| 5 May 2009
Vandal damage to cave paintings in Lybia
Some time around the middle of April, in an area of the Libyan Sahara on the Algerian frontier known as Tadrart Acacus, seven cave paintings from the Neolithic era, dating back to a period between 3,000 and 10,000 years ago, were vandalised with tins of spray paint. The caves were declared UNESCO world heritage sites. The crime was committed by a former tourist guide, a Tunisian citizen whose identity has not been revealed since he was arrested by local police on April 24. The only news to have leaked out from Tripoli's Department of Archaeology is that the man had recently been fired by qn Italian tourist agency, which has been present in the area for many years.
"The red, black and white graffiti written in spray paint consists of insults addressed to the Libyan government and against Italians", says Juma Anag, the head of the Department of Archaeology. A mission from the department, together with colleagues from the Italo-Libyan Archaeological Mission from Rome's La Sapienza University, led by Professor Savino di Lernia, will be visiting the sites over the coming days to assess the extent of the damage.

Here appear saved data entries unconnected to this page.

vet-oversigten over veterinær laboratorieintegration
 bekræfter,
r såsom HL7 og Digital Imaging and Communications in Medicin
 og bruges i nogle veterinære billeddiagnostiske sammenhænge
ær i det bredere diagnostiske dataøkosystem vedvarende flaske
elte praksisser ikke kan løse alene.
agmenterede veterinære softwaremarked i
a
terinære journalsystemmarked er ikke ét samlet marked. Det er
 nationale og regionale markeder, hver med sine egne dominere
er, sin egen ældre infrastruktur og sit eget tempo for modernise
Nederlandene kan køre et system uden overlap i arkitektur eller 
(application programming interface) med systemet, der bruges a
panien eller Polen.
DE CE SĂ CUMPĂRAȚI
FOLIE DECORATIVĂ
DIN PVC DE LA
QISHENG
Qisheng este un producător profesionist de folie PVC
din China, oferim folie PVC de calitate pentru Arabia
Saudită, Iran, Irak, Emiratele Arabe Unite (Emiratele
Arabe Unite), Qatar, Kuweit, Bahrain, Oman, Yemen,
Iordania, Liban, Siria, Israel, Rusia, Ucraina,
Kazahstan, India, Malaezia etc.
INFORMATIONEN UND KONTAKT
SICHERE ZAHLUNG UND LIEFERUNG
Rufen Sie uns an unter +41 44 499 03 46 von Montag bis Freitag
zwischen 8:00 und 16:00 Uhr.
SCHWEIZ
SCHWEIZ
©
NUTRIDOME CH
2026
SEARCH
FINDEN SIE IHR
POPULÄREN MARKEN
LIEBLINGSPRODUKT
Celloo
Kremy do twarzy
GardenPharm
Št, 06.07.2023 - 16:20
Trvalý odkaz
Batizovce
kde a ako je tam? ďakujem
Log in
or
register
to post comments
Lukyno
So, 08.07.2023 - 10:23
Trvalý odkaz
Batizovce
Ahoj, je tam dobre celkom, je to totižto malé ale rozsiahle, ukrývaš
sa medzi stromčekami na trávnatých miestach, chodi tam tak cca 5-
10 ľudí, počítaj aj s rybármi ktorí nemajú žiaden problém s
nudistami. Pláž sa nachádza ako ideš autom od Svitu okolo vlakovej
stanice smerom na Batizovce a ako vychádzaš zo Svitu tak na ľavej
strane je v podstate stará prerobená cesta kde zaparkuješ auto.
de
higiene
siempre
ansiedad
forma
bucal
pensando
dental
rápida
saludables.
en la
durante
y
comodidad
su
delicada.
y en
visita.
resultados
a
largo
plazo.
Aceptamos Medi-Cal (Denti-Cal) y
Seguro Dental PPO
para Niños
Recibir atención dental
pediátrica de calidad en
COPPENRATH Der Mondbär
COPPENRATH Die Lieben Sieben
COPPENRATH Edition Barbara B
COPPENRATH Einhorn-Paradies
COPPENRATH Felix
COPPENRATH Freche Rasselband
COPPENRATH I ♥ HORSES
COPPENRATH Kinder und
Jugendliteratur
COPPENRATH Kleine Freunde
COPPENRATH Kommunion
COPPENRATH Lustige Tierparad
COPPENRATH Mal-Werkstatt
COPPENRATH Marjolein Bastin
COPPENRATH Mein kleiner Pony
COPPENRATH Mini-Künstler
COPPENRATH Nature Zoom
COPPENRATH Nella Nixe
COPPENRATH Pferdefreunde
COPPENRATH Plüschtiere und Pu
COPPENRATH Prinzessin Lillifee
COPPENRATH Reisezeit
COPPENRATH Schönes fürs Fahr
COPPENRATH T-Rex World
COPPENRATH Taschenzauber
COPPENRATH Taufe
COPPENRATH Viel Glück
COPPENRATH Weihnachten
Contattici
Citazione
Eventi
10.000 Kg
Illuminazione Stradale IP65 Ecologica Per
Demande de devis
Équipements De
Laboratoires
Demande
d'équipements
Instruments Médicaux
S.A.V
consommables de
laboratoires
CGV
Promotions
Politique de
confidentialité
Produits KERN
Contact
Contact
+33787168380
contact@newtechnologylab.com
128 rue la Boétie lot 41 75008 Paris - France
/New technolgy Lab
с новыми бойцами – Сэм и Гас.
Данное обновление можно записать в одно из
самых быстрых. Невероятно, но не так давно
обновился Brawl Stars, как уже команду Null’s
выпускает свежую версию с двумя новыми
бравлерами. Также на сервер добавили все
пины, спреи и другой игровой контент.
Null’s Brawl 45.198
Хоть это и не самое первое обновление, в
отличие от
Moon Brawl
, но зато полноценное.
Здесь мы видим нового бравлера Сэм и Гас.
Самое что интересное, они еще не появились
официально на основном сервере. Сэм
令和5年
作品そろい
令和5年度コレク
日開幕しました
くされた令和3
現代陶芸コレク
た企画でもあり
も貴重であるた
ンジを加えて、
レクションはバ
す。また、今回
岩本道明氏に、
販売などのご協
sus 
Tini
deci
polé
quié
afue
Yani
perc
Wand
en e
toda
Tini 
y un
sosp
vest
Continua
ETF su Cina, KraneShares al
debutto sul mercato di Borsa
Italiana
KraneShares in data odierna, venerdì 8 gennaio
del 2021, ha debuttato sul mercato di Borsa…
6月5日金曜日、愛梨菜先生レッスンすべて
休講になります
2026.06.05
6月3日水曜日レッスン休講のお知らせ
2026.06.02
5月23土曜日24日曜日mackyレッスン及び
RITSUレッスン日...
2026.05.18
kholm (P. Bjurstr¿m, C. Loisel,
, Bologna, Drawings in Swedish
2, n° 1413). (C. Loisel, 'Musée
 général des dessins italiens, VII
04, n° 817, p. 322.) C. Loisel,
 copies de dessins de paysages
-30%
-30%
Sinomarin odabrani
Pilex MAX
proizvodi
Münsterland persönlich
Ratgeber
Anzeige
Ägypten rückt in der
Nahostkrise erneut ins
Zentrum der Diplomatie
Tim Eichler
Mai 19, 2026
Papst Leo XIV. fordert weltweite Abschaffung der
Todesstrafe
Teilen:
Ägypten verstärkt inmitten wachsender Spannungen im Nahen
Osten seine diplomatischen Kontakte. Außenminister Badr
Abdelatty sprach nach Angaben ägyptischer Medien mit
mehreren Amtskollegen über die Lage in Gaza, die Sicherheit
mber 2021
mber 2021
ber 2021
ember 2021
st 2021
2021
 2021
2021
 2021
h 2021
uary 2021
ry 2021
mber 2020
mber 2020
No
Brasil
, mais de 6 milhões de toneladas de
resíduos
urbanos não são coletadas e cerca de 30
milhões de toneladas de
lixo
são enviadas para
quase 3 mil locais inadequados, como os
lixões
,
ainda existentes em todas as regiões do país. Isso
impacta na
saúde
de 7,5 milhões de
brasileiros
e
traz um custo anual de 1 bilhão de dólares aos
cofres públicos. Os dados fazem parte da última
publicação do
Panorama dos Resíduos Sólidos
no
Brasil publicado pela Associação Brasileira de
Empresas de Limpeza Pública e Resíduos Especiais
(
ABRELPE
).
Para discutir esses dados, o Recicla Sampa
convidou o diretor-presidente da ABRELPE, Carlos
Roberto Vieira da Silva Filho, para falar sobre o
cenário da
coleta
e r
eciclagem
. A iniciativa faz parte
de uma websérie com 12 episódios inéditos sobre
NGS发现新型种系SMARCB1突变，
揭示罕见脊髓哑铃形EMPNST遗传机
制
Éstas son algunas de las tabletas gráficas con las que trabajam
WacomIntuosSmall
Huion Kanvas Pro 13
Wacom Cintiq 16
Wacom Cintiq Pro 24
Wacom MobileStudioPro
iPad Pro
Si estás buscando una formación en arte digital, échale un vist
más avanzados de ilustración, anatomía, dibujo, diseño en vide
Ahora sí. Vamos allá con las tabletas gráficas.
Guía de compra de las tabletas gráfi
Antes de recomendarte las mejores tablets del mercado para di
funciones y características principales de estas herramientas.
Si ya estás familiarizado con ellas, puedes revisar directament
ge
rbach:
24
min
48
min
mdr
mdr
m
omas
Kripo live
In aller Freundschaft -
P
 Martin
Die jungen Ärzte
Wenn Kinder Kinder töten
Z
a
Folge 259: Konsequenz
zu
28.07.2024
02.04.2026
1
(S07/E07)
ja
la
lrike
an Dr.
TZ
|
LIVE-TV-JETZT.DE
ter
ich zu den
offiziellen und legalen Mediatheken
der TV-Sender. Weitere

"The paintings - and the graffiti - are easily accessible to anyone who provides themselves with a simple desert pass", comes the complaint from the head of the Italian archaeological mission to Acacus, Savino di Lernia, who will himself be on site in Libya to assess the financial and scientific effort involved in cleaning the paintings. Security for all these sites has up to now been entrusted to a few patrols of tourist and border police who share an immense territory between them. The area of Tadrat Acacus alone covers 6,000 square kilometres. This is too much for the scattered police patrols who have a growing number of tourists to control.